» **ACTIVITY**
What number of lines in the material contain the word "disco"? Give that number alone.

» **THE INPUT**
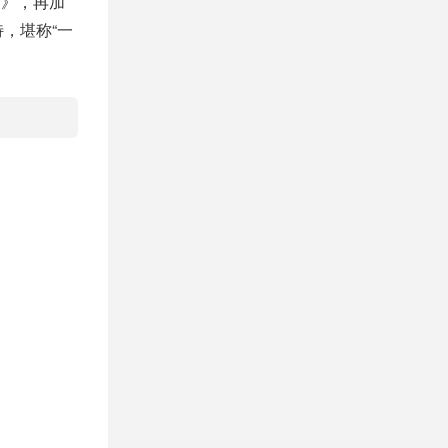
山》，再加
，堪称“一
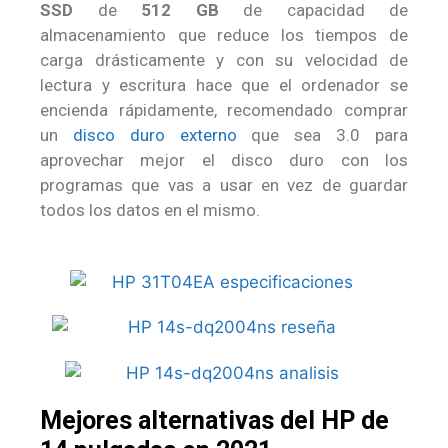
SSD
de
512 GB
de capacidad de
almacenamiento que reduce los tiempos de
carga drásticamente y con su velocidad de
lectura y escritura hace que el ordenador se
encienda rápidamente, recomendado comprar
un
disco duro externo
que sea 3.0 para
aprovechar mejor el disco duro con los
programas que vas a usar en vez de guardar
todos los datos en el mismo.
Mejores alternativas del HP de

» **WRITTEN RESPONSE**
2